I have been having fantastic results / performance upgrading from the Shapeoko 3 XXL to the 5 Pro 4x4 with aluminum.
Generally I am using the recipes from Kevin’s recent video for aluminum on the 5 Pro, (adaptive, 2200mm/min, 6mm doc, 1.25 load) and using a quarter inch Zrn coated single flute endmill.
Watching some of NYCCNC videos, he generally opts for a 3 flute endmill.
What is the benefit, or is there a benefit on a machine like the 5 Pro?
I should add I do have a dual Fogbusters setup for airblast and coolant (water + alcohol).
My head says, it would let me lower my spindle speed but I am not sure if it would allow me to “push” the machine any faster / harder. Are there tool life benefits? Can I go a bit faster? Should I just be content and stop putzing?!
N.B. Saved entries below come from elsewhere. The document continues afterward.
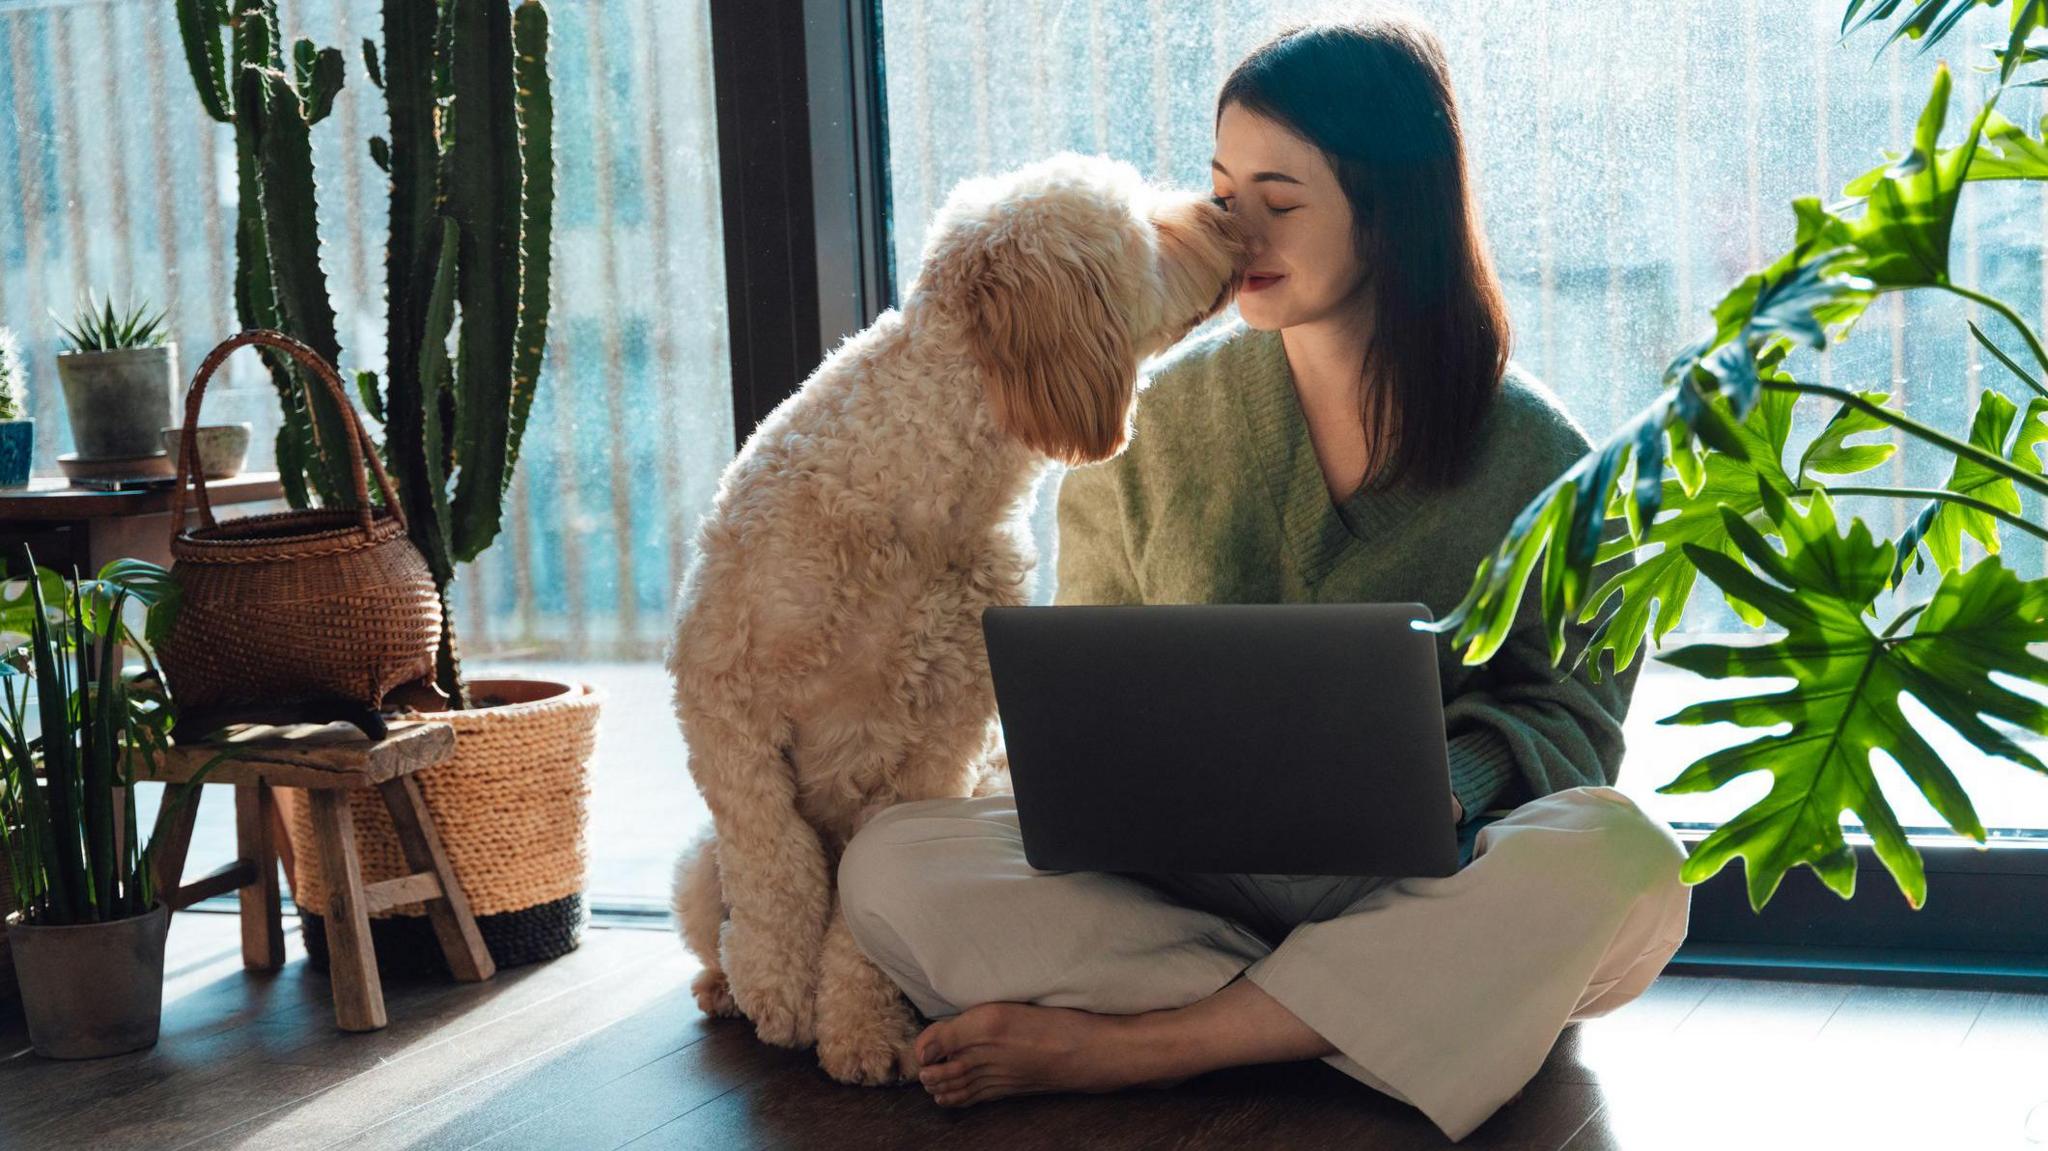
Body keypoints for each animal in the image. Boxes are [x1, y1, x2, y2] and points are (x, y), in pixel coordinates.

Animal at [671, 147, 1236, 1081]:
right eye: (1146, 224)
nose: (1228, 211)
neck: (913, 490)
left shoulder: (939, 741)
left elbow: (859, 900)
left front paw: (861, 1025)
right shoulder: (722, 701)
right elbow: (776, 858)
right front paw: (778, 986)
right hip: (692, 867)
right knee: (717, 904)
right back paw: (726, 982)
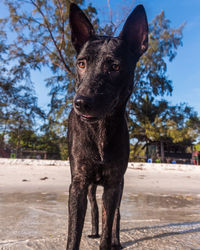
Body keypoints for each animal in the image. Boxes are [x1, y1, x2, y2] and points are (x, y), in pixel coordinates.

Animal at [67, 2, 147, 249]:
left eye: (115, 66)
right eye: (81, 63)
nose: (81, 102)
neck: (100, 129)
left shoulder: (114, 184)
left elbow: (110, 220)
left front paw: (110, 240)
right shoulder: (79, 184)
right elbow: (73, 234)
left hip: (119, 185)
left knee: (116, 215)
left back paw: (116, 240)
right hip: (92, 187)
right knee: (94, 207)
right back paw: (93, 230)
I’m not going to comment on the Shapeoko 5 speeds and feeds as I don’t own one.
I will suggest that it may be helpful to read the Shapeoko CNC A-Z online book’s section on feeds and speeds and chiploads:
A lot goes into figuring out what you want to change in a cutting recipe. For example, changing the RPMs changes that Surface Feet / Minute that you are running the cutter whereas changing the number of flutes changes the chipload that you’re running at.
My manufacturer has this table for SFM and chiploads by material and cutter diameter as a reference point:
I love that guide, kudos to whoever put that together.
Ultimately I am after something more practical, or I can just try it and maybe break a bit
Given “the math”, it would seem like if I was at 2200mm/min and 6mm DOC, if I added a flute I could go 4400mm/min all else being equal. Or, maybe a deeper DOC. Just looking for thoughts on the matter.
Right now I am running 2-3 hour aluminum jobs that would be awesome if I could speed up and not wear out the cutter, or break something. Most of the time spent is in multiple adaptive passes (As the material is 1" thick).
I am feeling like the main variable here is actually machine rigidity. I had a slight boo boo on a finishing pass in a tight inside corner where the .3mm leftover stock ended up being about 2.5mm. At a depth of 9mm, it caused the 5 Pro to miss a couple steps, which of course basically messed up the part/cut. In this case, 9mm was too much, but it was not adaptive either.
As a side question, is that the intention as to how stepper motors work? In that they have a certain amount of force or torque and then they frankly let go?
That’s exactly how steppers work, they have a series of steps which work like gear teeth, but formed in a magnetic field, when the shaft torque exceeds the available torque from the magnets and coils they slip, and they slip to some other tooth. An open loop stepper such as those on the Shapeoko machines does not know it’s position and the controller cannot easily know that it’s lost steps.
As for the cutters, before adding more flutes I might look into lubrication and chip evacuation as getting chips jammed into the flutes generally messes up the job quite a bit. The main advantage of single flute cutters is really effective chip evacuation. In other parameters they can be quite a bit worse than multi-flute cutters, vibration through variance in cutting load as an example.
I do have a dual fogbuster setup with both air and a mix of water, alcohol, and kool mist. I think my evacuation is on point. I am just practically trying to understand what going multi flute gets me.
Usual preface, I’m with PreciseBits so while I try to only post general information take everything I say with the understanding that I have a bias.
The main benefit to increasing flute count is the ability to increase the feed while maintaining the chipload. This typically comes at the cost of flute volume and also changes the flute engagement(s) which can go either way. Usually though you are also going to be changing other factors in a switch from single to 3 flute which will also change the cut in other areas.
Not really. The things that will let/make you slow your RPM are related to surface speed and while this will change some based on different geometry the flute count wouldn’t be it. Things like rake, flute relief, cutter diameter, etc. could change this and they are most likely different in the tools you are looking at. Like for like though the flute count won’t effect it.
You would be able to feed faster but you aren’t really pushing it harder. Assuming like for like a single flute tool going 1000mm/m would have the same forces as going 3000mm/m with a 3 flute. However, it would be almost impossible to keep like for like on the rest of the tool.
Some example of the above. A typical 3 flute cutter is going to have a higher helix (flute twist). This is going to change the force direction and flute engagements which will change the cut. You will also typically have less flute volume meaning, as already mentioned, you need to be more carful about chip clearing. One of the other big things going from a single to multi-flute tool is that runout can have more effect on the cut. This can potentially change the per flute chipload up and down depending on the amount and location of the runout.
Most gantry machines will be deflection limited in metal. A higher flute count could help with this by letting you feed faster without increasing the cutting force. That still has to be balanced against the cons like chip clearing and runout though.
This though is not deflection. Deflection is basically the tool or machine bending into the cut due to cutting forces. Missed steps are from exceeding the motor power/configuration.
Hope that’s useful. Let me know if there’s something I can help with.